Strategies for Success
Discussion of the role, criteria, and success stories of the RRS during initial hospital personnel orientation served as a crucial factor in success for 67% of centers. Presentation of this content during orientation of new employees and medical trainees served to develop awareness of the RRS, as well as widespread understanding of the criteria for impending patient deterioration. The educational piece of building RRS awareness in all hospital staff was linked by these centers to increased call volume and improved patient outcomes. All centers agreed that the importance of RRS members being approachable and developing a good rapport with staff on the nursing unit cannot be underestimated if the RRS is to succeed. Any negative feedback directed to the bedside nurse that the call was inappropriate, or questions regarding the nurse’s judgment were found to severely hamper the success of the RRS.
Also of note as a strategy for success was establishment and growth of the process improvement arm of the RRS. Follow-up surveys, completed within 24–48 hours of the event by the initiating staff member, were crucial to identifying and correcting antecedents to the event. Eighty percent of centers used this method of evaluation, leading to novel ideas for improvements within the RRS and served to increase levels of satisfaction among the nursing staff. Additionally, directors at all 15 centers reported weekly, biweekly, or monthly meetings of the multidisciplinary RRS committee for detailed evaluation of each RRS call. Information about the clinical situation and interventions were reviewed for appropriateness and success. These debriefing sessions served as an educational opportunity for team members, maintained the motivation of the team, and provided data for improvement of other systems throughout the medical center.
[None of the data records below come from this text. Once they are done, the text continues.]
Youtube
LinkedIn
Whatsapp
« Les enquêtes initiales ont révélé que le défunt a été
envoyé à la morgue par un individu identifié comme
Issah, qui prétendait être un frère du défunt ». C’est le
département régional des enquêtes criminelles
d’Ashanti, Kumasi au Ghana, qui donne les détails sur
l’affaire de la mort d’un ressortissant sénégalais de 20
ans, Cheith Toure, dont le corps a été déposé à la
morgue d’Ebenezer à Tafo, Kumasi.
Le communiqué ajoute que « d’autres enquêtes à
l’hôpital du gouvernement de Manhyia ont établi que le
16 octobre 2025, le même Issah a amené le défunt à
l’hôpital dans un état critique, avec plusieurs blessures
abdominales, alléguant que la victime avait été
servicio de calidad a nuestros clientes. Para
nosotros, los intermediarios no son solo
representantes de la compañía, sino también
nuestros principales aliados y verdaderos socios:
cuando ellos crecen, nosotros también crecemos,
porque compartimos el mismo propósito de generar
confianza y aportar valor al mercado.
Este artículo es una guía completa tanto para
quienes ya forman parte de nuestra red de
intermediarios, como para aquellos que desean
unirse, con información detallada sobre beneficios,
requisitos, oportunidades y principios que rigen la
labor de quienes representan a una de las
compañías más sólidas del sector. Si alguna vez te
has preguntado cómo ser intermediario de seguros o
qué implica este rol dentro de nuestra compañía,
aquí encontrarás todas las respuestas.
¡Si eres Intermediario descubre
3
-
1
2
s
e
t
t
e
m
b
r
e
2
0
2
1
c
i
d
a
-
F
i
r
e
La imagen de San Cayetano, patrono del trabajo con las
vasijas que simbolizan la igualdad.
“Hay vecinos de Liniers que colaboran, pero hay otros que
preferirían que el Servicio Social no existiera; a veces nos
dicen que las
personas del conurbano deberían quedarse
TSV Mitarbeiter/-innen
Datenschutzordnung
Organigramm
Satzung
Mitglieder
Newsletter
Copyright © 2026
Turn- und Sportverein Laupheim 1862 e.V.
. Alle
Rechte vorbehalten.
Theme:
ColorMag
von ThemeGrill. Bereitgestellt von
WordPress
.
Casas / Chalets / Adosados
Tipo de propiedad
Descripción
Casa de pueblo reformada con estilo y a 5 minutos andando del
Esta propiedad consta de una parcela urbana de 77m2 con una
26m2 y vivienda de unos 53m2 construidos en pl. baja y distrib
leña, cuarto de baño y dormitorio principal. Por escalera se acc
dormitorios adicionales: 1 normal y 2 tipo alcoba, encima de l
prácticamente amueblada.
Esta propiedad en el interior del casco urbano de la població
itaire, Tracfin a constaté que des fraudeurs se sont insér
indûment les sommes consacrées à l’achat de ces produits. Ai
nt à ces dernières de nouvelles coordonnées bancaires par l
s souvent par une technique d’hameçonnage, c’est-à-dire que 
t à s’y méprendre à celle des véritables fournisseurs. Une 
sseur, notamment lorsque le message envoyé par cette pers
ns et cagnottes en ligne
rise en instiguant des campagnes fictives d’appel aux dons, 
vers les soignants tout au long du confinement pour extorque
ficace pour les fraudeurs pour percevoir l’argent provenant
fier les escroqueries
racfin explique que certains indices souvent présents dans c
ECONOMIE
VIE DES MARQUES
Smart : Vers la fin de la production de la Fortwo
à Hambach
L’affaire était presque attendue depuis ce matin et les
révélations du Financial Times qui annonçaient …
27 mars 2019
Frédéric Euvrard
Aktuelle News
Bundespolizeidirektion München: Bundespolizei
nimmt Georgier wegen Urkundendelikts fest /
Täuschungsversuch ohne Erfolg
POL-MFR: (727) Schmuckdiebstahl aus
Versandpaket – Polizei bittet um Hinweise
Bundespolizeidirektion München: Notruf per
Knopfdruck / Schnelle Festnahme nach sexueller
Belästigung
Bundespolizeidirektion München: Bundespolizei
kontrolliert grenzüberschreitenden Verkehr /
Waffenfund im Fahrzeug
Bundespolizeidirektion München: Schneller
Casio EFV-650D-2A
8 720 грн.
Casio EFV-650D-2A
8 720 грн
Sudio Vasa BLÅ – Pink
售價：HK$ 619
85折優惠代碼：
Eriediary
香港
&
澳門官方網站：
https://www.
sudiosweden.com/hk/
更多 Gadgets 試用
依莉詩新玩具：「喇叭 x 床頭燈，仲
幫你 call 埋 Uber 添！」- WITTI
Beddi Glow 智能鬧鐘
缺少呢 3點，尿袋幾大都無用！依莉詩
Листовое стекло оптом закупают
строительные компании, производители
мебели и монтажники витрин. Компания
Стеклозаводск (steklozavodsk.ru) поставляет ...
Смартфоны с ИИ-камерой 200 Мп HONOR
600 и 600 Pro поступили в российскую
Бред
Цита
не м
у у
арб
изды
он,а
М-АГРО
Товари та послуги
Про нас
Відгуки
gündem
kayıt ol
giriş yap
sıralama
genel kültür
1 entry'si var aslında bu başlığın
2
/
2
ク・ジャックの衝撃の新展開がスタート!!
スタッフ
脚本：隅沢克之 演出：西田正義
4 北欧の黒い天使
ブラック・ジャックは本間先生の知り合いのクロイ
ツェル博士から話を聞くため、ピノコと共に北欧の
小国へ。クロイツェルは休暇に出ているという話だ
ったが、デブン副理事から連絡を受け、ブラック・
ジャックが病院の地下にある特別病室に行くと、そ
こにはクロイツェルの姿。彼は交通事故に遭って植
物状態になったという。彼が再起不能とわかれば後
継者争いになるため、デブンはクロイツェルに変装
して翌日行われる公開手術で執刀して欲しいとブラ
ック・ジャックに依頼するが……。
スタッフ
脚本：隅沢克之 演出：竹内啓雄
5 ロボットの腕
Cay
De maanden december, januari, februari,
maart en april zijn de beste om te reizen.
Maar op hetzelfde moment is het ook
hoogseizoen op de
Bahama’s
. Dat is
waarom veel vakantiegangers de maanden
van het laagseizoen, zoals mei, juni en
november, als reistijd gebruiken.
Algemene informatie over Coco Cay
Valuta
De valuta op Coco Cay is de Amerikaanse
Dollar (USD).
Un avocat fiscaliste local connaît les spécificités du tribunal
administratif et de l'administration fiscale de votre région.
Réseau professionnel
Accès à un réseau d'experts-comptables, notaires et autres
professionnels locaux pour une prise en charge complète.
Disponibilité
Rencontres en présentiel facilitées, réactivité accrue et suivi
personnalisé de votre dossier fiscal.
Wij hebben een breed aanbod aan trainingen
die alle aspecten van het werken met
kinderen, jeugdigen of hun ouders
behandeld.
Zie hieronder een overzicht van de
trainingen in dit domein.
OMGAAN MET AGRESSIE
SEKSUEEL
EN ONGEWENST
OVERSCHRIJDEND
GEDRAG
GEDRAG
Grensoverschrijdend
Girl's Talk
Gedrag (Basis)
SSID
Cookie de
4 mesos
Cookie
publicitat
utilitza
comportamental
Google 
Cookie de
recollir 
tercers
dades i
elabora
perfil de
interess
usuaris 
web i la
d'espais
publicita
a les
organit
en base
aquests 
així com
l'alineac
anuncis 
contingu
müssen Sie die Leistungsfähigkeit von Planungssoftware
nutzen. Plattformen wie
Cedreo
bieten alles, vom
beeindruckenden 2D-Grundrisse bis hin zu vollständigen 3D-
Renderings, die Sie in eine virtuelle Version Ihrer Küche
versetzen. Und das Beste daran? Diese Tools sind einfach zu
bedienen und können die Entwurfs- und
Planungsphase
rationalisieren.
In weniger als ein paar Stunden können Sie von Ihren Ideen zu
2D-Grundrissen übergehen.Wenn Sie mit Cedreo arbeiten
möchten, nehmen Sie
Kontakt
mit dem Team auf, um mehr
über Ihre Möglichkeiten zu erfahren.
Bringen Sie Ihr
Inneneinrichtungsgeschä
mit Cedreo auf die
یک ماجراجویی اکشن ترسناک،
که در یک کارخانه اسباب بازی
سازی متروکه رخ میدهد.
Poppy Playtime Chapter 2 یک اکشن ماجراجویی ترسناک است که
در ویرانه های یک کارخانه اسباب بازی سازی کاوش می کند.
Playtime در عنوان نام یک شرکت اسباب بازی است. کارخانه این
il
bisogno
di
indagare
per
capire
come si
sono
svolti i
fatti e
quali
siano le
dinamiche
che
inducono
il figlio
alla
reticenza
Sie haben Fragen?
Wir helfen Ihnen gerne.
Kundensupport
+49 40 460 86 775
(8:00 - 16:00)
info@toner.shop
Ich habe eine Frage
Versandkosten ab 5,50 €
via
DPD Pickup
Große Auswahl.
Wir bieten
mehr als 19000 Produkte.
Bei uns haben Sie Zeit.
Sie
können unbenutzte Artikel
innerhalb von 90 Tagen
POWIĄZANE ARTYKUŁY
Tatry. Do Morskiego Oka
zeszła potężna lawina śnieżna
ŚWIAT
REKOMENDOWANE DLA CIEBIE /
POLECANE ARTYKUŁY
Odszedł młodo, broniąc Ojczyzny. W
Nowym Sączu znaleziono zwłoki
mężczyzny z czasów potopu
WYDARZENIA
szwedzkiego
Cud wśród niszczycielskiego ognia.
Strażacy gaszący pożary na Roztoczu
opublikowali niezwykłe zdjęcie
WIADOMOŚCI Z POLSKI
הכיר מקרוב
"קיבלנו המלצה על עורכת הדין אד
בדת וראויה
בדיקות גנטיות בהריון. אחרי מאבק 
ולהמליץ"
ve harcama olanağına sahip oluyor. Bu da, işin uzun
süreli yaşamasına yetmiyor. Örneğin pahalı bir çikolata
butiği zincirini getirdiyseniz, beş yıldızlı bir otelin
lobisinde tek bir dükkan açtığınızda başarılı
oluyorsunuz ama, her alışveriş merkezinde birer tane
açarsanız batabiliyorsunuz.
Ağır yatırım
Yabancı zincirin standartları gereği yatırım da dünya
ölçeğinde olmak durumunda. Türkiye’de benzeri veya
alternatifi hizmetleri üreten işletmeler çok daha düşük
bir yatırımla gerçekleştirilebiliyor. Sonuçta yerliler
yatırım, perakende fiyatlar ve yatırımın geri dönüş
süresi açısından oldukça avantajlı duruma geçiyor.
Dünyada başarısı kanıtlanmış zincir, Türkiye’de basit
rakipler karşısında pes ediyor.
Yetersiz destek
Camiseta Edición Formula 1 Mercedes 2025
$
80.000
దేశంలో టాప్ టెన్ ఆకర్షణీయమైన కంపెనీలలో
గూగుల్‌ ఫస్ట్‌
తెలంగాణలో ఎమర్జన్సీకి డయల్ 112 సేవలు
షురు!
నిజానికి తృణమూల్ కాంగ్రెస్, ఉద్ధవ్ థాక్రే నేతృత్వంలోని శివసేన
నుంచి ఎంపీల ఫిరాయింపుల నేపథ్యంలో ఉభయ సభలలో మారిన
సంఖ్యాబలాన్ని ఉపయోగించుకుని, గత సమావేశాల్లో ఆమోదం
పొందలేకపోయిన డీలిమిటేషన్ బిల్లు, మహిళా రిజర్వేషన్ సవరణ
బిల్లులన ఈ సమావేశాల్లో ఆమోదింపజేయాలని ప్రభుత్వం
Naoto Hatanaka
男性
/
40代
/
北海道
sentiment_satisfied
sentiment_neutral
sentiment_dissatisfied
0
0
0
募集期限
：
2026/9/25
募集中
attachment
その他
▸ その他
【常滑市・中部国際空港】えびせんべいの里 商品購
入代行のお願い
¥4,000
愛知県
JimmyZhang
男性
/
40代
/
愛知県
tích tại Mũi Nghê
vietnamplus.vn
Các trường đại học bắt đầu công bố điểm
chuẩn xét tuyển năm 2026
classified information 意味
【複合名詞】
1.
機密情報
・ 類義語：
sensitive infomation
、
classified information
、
Nine centers (60%) reported that as the RRS matured and achieved success, other system issues within the organization came to light. For example, one center reported a majority of RRS calls from a certain nursing unit were repeatedly due to undetected hypoglycemia. After identifying of a lack of glucometers on the unit as the problem, additional equipment dramatically decreased the number of RRS calls due to hypoglycemia. Another center reported repeated respiratory RRS calls on two units. Those particular units were found to be ill-equipped with respiratory supplies and have several new graduate nurses with little expertise in managing respiratory equipment. Additional content on respiratory equipment was added to nursing orientation classes, along with clarification of respiratory job responsibilities of daily checks on respiratory equipment in each room, and repeated pulmonary inservices for all nursing units. These steps significantly decreased RRS call volume for that specific reason on those units. Another center reported RRS calls related to issues of miscommunication between primary physicians and nurses on certain floors. Those units adopted the SBAR (situation, background, assessment, recommendations) communication system through educational sessions for staff, use of tip cards, and posters in the nursing lounge. The result was a decrease in RRS calls related to communication issues and an increase in nurse and physician satisfaction. These process changes are examples of how the quality improvement limb of the RRS can assist in preventing future events by creating a culture of safety at the organization.
Impact on Patient Safety
Two centers successful MET centers reported eliminating cardiac arrest teams due to the success of the RRS. The MET answered all RRS and cardiopulmonary arrest calls with higher efficiency and less duplication of services. A decrease in the percent of patients moving to a higher level of care was reported as an important marker of success. Since the initiation of the RRS, a mean of 50% (range of 40%–70%) of patients were now cared for at the bedside instead of needing an ICU bed across all centers.